Residual standard error: 6.89 on 48 degrees of freedom
Multiple R-squared:  0.1879,    Adjusted R-squared:  0.171 
F-statistic:  11.1 on 1 and 48 DF,  p-value: 0.001665

The output has the chapter’s headline numbers:

  • Slope (spending_per_student coefficient) — Chapter cites approximately 0.000635, meaning each additional dollar of per-student spending is associated with a 0.000635-point increase in average NAEP score
  • Standard error of that slope — chapter cites approximately 0.000191
  • t-statistic for the slope — chapter cites approximately 3.33
  • p-value — chapter cites approximately 0.0017
  • Intercept — chapter cites approximately 271.67

If your R output produces those numbers (or numbers very close), the regression has reproduced the chapter exactly. Tiny rounding differences are normal.

95% confidence interval for the slope

confint(model, level = 0.95)
                            2.5 %       97.5 %
(Intercept)          2.645644e+02 2.787758e+02
spending_per_student 2.519231e-04 1.018448e-03

The chapter reports a CI of roughly (0.000252, 0.001019) for the slope. The interval excludes zero (consistent with the small p-value), and its width tells you how precisely the slope is estimated.

Predict at a hypothetical spending level

The chapter discusses prediction at $14,000 per student.

new_data <- data.frame(spending_per_student = 14000)

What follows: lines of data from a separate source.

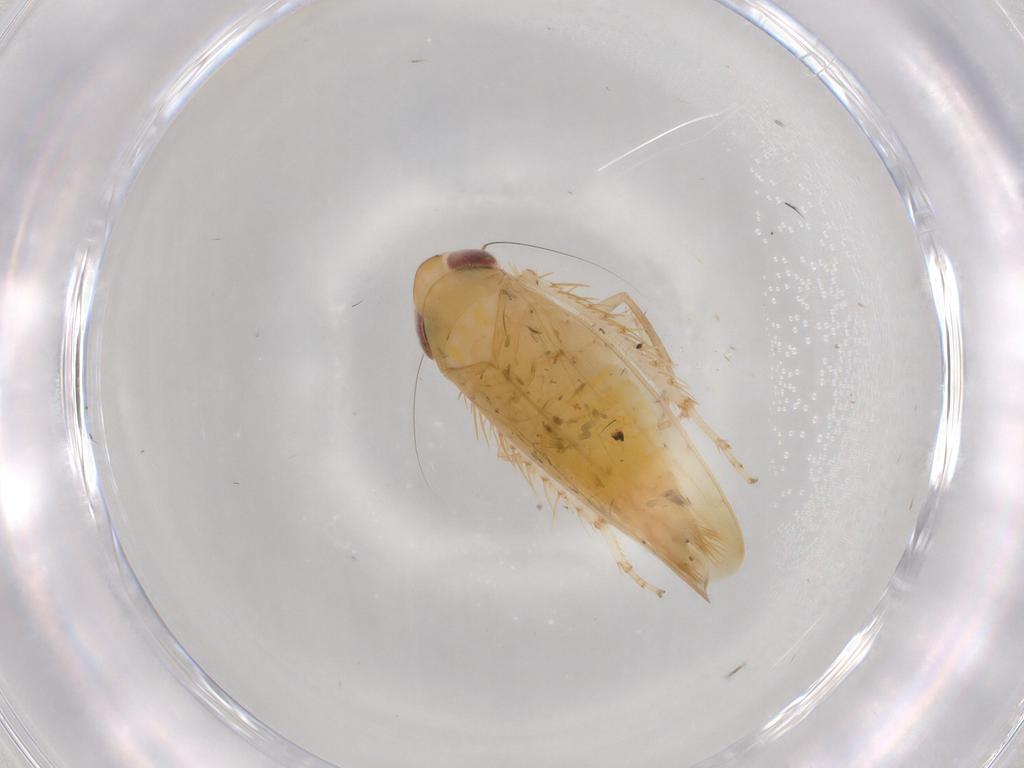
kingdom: Animalia
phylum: Arthropoda
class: Insecta
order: Hemiptera
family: Cicadellidae
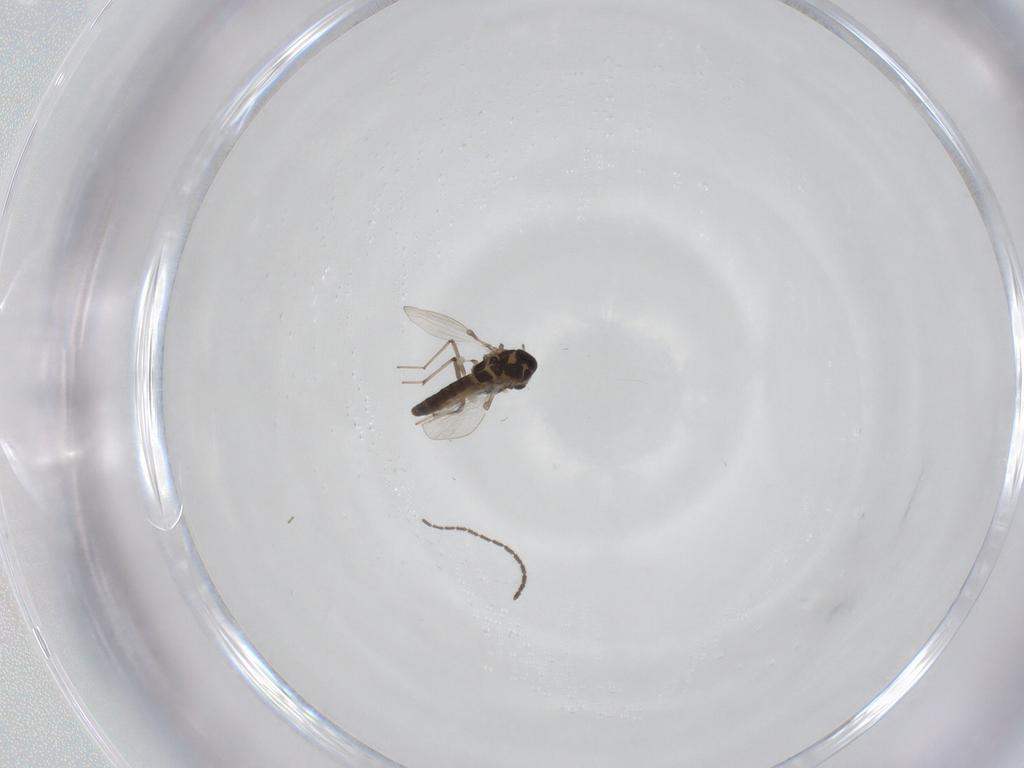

predict(model, newdata = new_data, interval = "confidence", level = 0.95)
       fit      lwr      upr
1 280.5627 278.1167 283.0087

The chapter cites a predicted score of approximately 280.56 at $14,000 spending. The wider interval = "prediction" would give a band for an individual state’s expected score at that spending level (always wider than the confidence band for the mean).

Residual diagnostics

A regression’s coefficient estimates can be dead right while its inference (standard errors, p-values, CIs) is misleading if the residual assumptions are violated. Run the standard diagnostic plots:

par(mfrow = c(2, 2))
plot(model)
par(mfrow = c(1, 1))
Figure 26.2: Standard four-panel residual diagnostic. Look for random scatter in the residuals-vs-fitted plot, a roughly straight QQ line, no trumpeting in the scale-location plot, and no points far from zero in the leverage plot.

What you want to see:

  1. Residuals vs Fitted — random scatter around zero. A curve suggests nonlinearity; a fan shape suggests heteroscedasticity.
  2. Normal QQ — points along the line. Strong departures suggest the residuals are not normal.
  3. Scale-Location — flat trend line. A rising trend suggests heteroscedasticity.
  4. Residuals vs Leverage — no points outside the dashed Cook’s-distance lines. Points outside have undue influence on the fit.

Try it yourself

  1. Try a different predictor. Fit lm(avg_score ~ pct_poverty, data = education). Compare the slope, R², and p-value to the spending model. Which predictor explains more variation in NAEP scores?
  2. Both predictors at once. Multiple regression preview: fit lm(avg_score ~ spending_per_student + pct_poverty, data = education). What happens to the spending coefficient once poverty is in the model? (This is the lurking-variable problem Chapter 11 dives into.)